When Negligence Becomes Manslaughter

 

I’ve been following the New York criminal trial of a crane master rigger. He was charged with seven counts of manslaughter after a crane which he “jumped” had collapsed, causing the deaths of several workers. Today, the judge entered not guilty verdicts in favor of the rigger on all seven counts. I’m sure that is one relieved construction worker who never thought he could end up in a criminal courtroom for his acts on a construction site. Here is a copy of the first report of the verdict from New York Construction.com:  http://is.gd/dConm
 
I have grave concerns about any time when someone is criminally charged with an offense after some type of accident. This crane rigger, for example, appeared to have gotten swept up in a political issue of crane safety in New York City which might have played some role in having him criminally charged for his actions. New York has been the site of several crane collapses in recent years, each of which has caused an uproar about safety. These incidents have drawn a great deal of attention on the City’s inspection procedures. When that type of focus is aimed at a governmental unit, the result can be politically based decisions to criminally prosecute in order to draw away the fire from the government.
 
I’ve experienced other situations in which there a civil suit has been filed or was about to be filed but in which there have also been pending criminal prosecutions.
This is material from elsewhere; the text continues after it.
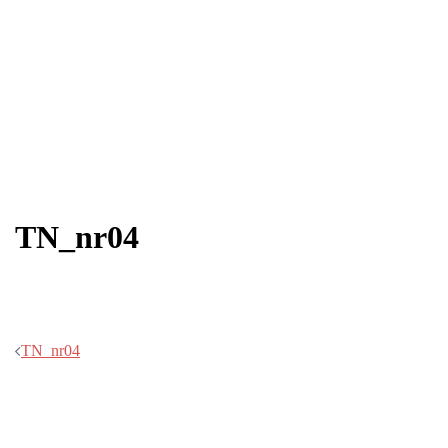
TN_nr04
Post
TN_nr04
navigation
Much of the time, this occurs following a serious motor vehicle accident so it is almost a routine action. Nevertheless, there is sometimes much pressure brought to bear on the prosecutors by the victim’s civil attorney to obtain a conviction. If it is minor traffic offense, then a finding of guilty after the defendant pleaded not guilty will not be admissible as evidence in a later civil suit. The law on that issue is as follows:
 
It is the general rule in Illinois that a plea of guilty to a traffic citation is admissible at a subsequent civil proceeding as evidence of the defendant’s admission to guilt of the underlying incident, but that a conviction for the same offense following a not guilty plea cannot be considered evidence in the later civil proceeding. Thurmond v. Monroe, 159 Ill.2d 240, 636 N.E.2d 544, 201 Ill.Dec. 112 (1994); Wright v. Stokes, 167 Ill.App.3d 887, 522 N.E.2d 308 (5th Dist. 1988); Hengles v. Gilski, 127 Ill. App. 3d 894, 469 N.E.2d 708 (1984), relying on Smith v. Andrews, 54 Ill.App.2d 51, 62, 203 N.E.2d 160, 166 (1965); Hartigan v. Robertson, 87 Ill. App. 3d 732, 738, 409 N.E.2d 366, 371 (1980). The guilty plea is treated differently than a conviction following a not guilty plea because the plea of guilty is taken as a judicial admission made by the defendant. Spircoff v. Stranski, 301 Ill.App.3d 10, 703 N.E.2d 431, 234 Ill.Dec. 570 (1st Dist. 1998).
 
In a few of the situations I’ve seen where a plaintiff’s lawyer is putting pressure on a prosecutor, that pressure is directed to seeking a guilty plea (so it can be used as evidence in the civil suit) rather than on obtaining a conviction to see that “justice is done.” I can’t blame the plaintiff attorneys for this as it is attempting to obtain the best position for their clients in the civil case.
 
The real problem is the role of prosecutors in attempting to assuage public or political outcry by carrying out prosecutorial discretion in a manner which deviates from the normal exercise of discretion.
 
I cannot make a definitive statement about the motivations of the New York prosecutors in pressing criminal charges against a construction worker. All I know is that when the political system gets involved in attempting to find “justice” following accidents, we should all be careful.